Quatrièmement, la distribution des fonds serait assurée par des commissions réunissant des professionnels des médias, des spécialistes des sciences sociales, des sciences de la nature, ainsi que des citoyennes et des citoyens tirés au sort.

Cinquièmement, cette distribution s'effectuerait selon une péréquation prenant en compte la qualité scientifique, l'originalité, le multi-perspectivisme des contenus proposés, mais aussi leurs efforts esthétiques pour déjouer la saturation de nos attentions, ainsi que la taille de leur audience, de façon à favoriser une redistribution intentionnelle diversifiant le paysage médiatique au lieu de le concentrer autour de quelques acteurs hégémoniques.

Enfin, l'instauration de cette taxe pourrait se réaliser progressivement sur un horizon de cinq ans à partir du renouvellement des autorisations de service de la TNT, avec vocation, bien entendu, à se généraliser à toutes les formes de médias actuellement alimentées par des financements publicitaires, y compris les plateformes.

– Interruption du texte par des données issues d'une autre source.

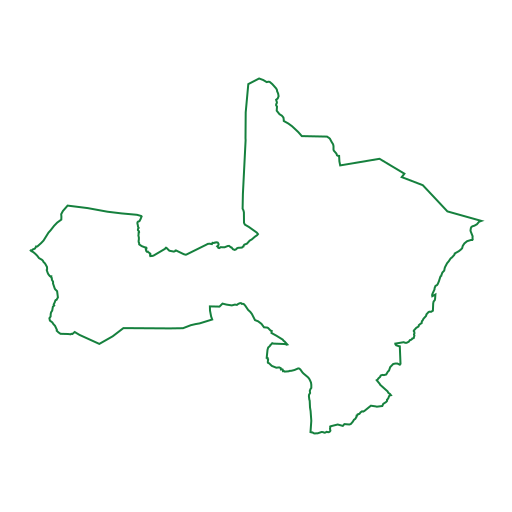 outline of Cherán, Michoacán, Mexico
{"feature_id": "50627088B24017538060106", "entity_name": "Cherán", "entity_type": "district", "adm_level": 2, "iso_a3": "MEX", "parent_name": "Mexico", "parent_adm1": "Michoacán", "projection": "orthographic", "projection_center": [-101.993, 19.739], "detail": "fine", "context": "isolated", "style": "outline", "palette": "green", "viewbox_px": 512, "rotation_deg": 0, "n_neighbors": 0, "source": "geoboundaries", "source_scale": "gbopen_adm2", "svg_char_len": 6012}
<svg xmlns="http://www.w3.org/2000/svg" viewBox="0 0 512 512"><path d="M310.5,432.1L311.5,432.4L312.5,432.4L313.6,433.2L314.9,433.5L316.1,433.3L317.7,433.3L321.6,432.0L322.9,432.1L324.4,432.7L325.5,432.5L326.6,431.8L328.1,432.2L329.0,432.1L329.9,431.5L330.4,430.7L330.0,428.7L330.3,427.1L330.2,426.5L330.9,426.2L337.7,424.5L342.8,425.9L344.4,424.1L349.4,424.5L350.8,424.0L352.8,421.7L354.0,419.7L355.1,419.0L355.7,418.3L356.0,417.4L356.5,416.9L356.6,415.6L357.2,415.5L357.5,414.6L357.8,414.6L358.2,414.1L359.4,413.9L360.6,412.3L362.1,411.3L363.1,411.6L364.3,411.0L370.9,405.7L375.7,406.4L376.8,406.7L382.3,406.0L383.3,403.8L385.7,402.3L386.6,401.5L387.1,400.8L387.0,399.8L388.2,398.5L389.1,396.1L389.9,395.4L390.9,395.2L390.1,394.1L388.3,392.8L387.6,391.4L380.2,384.8L379.6,383.7L376.7,380.2L377.5,379.7L378.5,378.3L380.1,376.9L380.6,375.7L380.9,375.4L382.5,374.9L383.9,375.1L386.2,374.5L387.9,371.6L389.0,370.6L390.2,367.1L393.2,364.0L395.5,363.5L397.3,363.5L399.8,364.7L400.5,363.8L399.8,346.3L398.6,346.1L396.2,345.3L395.4,344.3L395.3,343.6L403.7,342.2L405.2,342.8L406.6,342.8L408.8,341.7L409.9,340.1L410.9,339.9L412.1,339.0L412.3,338.5L413.7,338.1L414.4,335.5L414.0,334.7L414.0,334.2L414.4,333.5L414.4,332.7L414.3,331.9L413.8,331.3L413.8,330.6L416.3,327.8L418.4,326.6L418.7,326.1L418.8,325.2L420.6,323.7L421.6,323.2L421.9,321.2L422.6,320.5L423.5,318.7L425.9,316.1L426.2,315.5L426.4,314.4L428.5,312.1L429.4,311.7L431.1,311.8L432.9,310.7L433.2,303.4L433.6,301.5L434.8,300.1L435.1,298.5L435.4,294.5L432.3,296.2L432.1,295.1L432.5,293.7L434.5,289.4L434.6,288.1L435.5,285.9L437.1,285.0L437.8,283.9L438.9,281.3L440.3,276.9L440.6,276.3L441.3,275.8L441.4,275.1L442.4,272.5L444.2,270.6L444.7,268.1L445.1,267.0L447.1,263.2L448.8,261.2L450.3,258.9L450.9,258.2L451.9,257.5L454.1,255.1L454.6,254.3L454.7,253.5L458.8,251.2L460.8,249.6L462.1,248.3L462.8,245.8L464.4,243.4L467.1,241.2L470.9,240.0L472.3,240.0L472.7,239.4L472.5,238.2L472.6,236.2L470.7,231.4L470.5,230.4L470.9,228.0L471.4,227.0L472.4,226.3L474.4,225.7L476.9,224.3L479.1,221.7L481.3,220.9L447.4,211.4L422.8,185.2L401.7,177.1L404.4,173.7L379.5,158.8L340.2,165.4L339.4,161.4L339.1,155.9L337.9,155.8L337.0,155.3L336.4,153.6L333.8,150.6L333.5,149.6L333.5,146.1L333.1,144.3L331.6,141.9L329.9,138.7L329.1,138.0L327.0,136.6L301.8,136.1L298.3,132.1L292.0,126.2L288.3,123.5L283.8,121.0L283.7,119.3L283.4,117.5L281.9,115.7L279.5,114.2L276.7,110.7L277.0,106.6L276.1,105.2L276.2,104.2L276.8,103.1L276.9,102.2L276.1,99.8L277.7,98.5L278.6,96.2L278.1,93.5L277.1,91.2L277.0,90.1L276.2,88.5L272.3,84.1L269.7,81.9L268.4,81.7L266.7,82.1L263.2,80.0L259.1,78.5L248.3,84.1L245.7,112.4L245.5,138.1L245.6,140.2L242.9,193.9L242.6,208.7L243.4,210.3L243.9,212.3L244.0,222.7L244.4,223.7L245.0,224.7L248.8,226.9L256.8,232.6L258.0,234.1L257.1,235.2L254.9,236.7L251.8,239.4L249.7,240.6L246.9,243.7L244.4,244.6L243.6,245.6L243.5,246.5L242.6,246.9L241.9,247.6L238.2,247.8L237.1,248.2L236.1,249.3L234.7,249.9L232.9,249.2L231.5,247.4L230.9,247.4L229.1,245.9L227.8,246.0L224.5,247.3L220.4,247.2L219.7,247.9L219.2,248.1L218.3,247.8L218.0,247.1L217.2,246.3L218.2,245.5L218.6,244.4L218.4,243.6L217.8,242.6L217.2,242.4L216.4,242.3L215.8,242.6L215.2,242.4L213.9,243.0L212.5,242.8L211.9,244.1L209.6,243.7L207.7,243.9L206.7,244.5L186.3,254.6L185.6,254.7L183.8,254.2L175.9,250.4L175.5,250.5L175.3,251.0L173.9,251.6L169.7,250.8L169.2,250.6L166.4,247.8L165.9,247.7L164.9,248.9L153.7,255.5L152.6,255.9L150.3,256.1L150.0,254.9L150.4,254.4L150.4,253.9L149.5,253.0L148.1,252.1L147.8,251.6L147.0,251.8L146.2,250.9L145.8,249.2L146.4,248.8L146.5,248.1L146.4,247.8L145.8,247.4L145.3,247.5L141.7,246.1L139.2,244.4L139.1,242.9L138.7,242.1L138.6,241.0L138.8,240.0L138.9,237.8L138.4,235.4L138.7,233.6L138.5,233.0L139.1,232.2L138.9,231.2L138.1,230.5L137.9,230.0L138.0,229.0L138.7,227.9L138.0,226.7L137.9,225.5L137.4,223.4L137.5,222.3L138.1,221.6L139.4,221.2L140.5,219.2L141.6,216.4L141.2,216.0L137.0,214.8L121.5,213.4L107.4,211.7L87.7,208.1L67.6,205.6L62.9,211.0L61.2,214.2L61.4,216.8L61.3,219.6L57.2,222.6L54.1,225.8L50.6,230.3L48.5,232.6L43.5,240.6L41.1,243.1L37.4,246.4L36.5,246.7L36.1,246.5L35.0,248.5L33.8,249.1L33.2,249.2L32.6,249.6L32.2,250.4L30.9,250.3L30.7,250.5L31.2,251.0L33.4,252.2L35.3,253.8L37.2,255.7L39.0,258.1L41.8,259.7L42.8,260.6L43.6,262.1L44.7,263.1L45.4,264.1L47.0,267.0L47.1,269.2L46.7,270.0L47.7,272.9L48.4,274.3L49.9,276.2L51.3,276.3L51.2,277.5L51.8,278.0L51.9,279.8L53.0,281.6L53.1,282.3L53.0,283.4L54.7,288.4L55.1,289.2L57.1,291.2L57.9,297.4L56.5,299.9L55.8,300.0L55.4,300.4L54.7,302.4L53.7,304.4L53.7,304.7L54.2,305.5L52.9,306.7L52.2,310.6L51.1,312.3L50.7,314.0L50.6,316.5L49.4,318.2L49.9,320.6L52.3,322.4L53.4,324.1L55.0,325.8L56.9,329.9L56.7,330.7L58.5,332.4L60.5,333.8L68.0,334.0L70.6,334.3L71.3,333.8L72.4,334.0L74.7,332.0L79.5,334.9L99.3,343.9L112.7,336.3L123.4,328.1L169.7,328.4L183.0,328.2L190.8,325.2L195.5,324.1L199.6,323.4L212.2,319.5L211.1,316.4L210.0,310.6L209.9,306.4L219.5,306.6L222.5,303.6L226.5,304.6L231.8,305.4L234.9,304.6L236.9,304.9L238.4,303.8L240.2,303.1L241.0,303.1L241.8,303.9L242.8,303.8L243.7,304.0L245.2,305.6L248.1,309.9L250.3,311.9L251.9,314.0L255.0,320.1L258.1,321.3L260.5,323.1L261.5,323.9L264.0,327.3L267.3,327.6L268.1,328.0L270.6,330.6L271.7,330.9L271.5,333.0L276.4,335.7L282.7,339.6L283.6,340.8L284.6,341.5L287.3,344.5L286.5,344.7L285.7,344.2L284.1,344.0L273.4,343.6L272.4,343.2L271.9,343.4L271.3,344.4L270.5,344.9L269.8,346.1L268.2,347.5L267.5,349.9L266.7,357.8L267.5,357.9L267.5,358.5L267.8,358.8L267.8,359.3L268.1,359.4L267.8,362.0L267.9,362.7L268.3,363.0L269.0,363.2L271.8,365.9L276.3,367.7L279.2,367.4L280.8,368.2L280.9,369.5L282.5,369.4L282.9,370.1L283.0,371.2L284.3,371.2L284.7,371.6L288.8,371.3L289.4,370.9L291.3,370.8L294.5,370.0L298.2,368.4L299.1,368.5L300.3,369.4L302.5,372.5L303.6,373.6L307.9,377.2L309.1,378.6L310.0,380.3L311.0,382.6L311.3,384.8L311.3,387.9L310.4,389.2L309.8,390.9L310.1,393.0L309.1,394.6L308.9,396.1L309.3,399.5L309.7,400.8L310.0,407.4L310.6,411.1L311.3,420.8L310.5,432.1Z" fill="none" stroke="#15803d" stroke-width="2"/></svg>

Un tel dispositif et un tel horizon temporel n'ont l'air irréalistes que si l'on sous-estime l'urgence des mesures à prendre pour mitiger les catastrophes environnementales et sociales que nous prépare le business as usual de la propagande publicitaire. C'est dès maintenant qu'il faut agir, en commençant par la TNT et en généralisant rapidement cette mesure à tous les médias.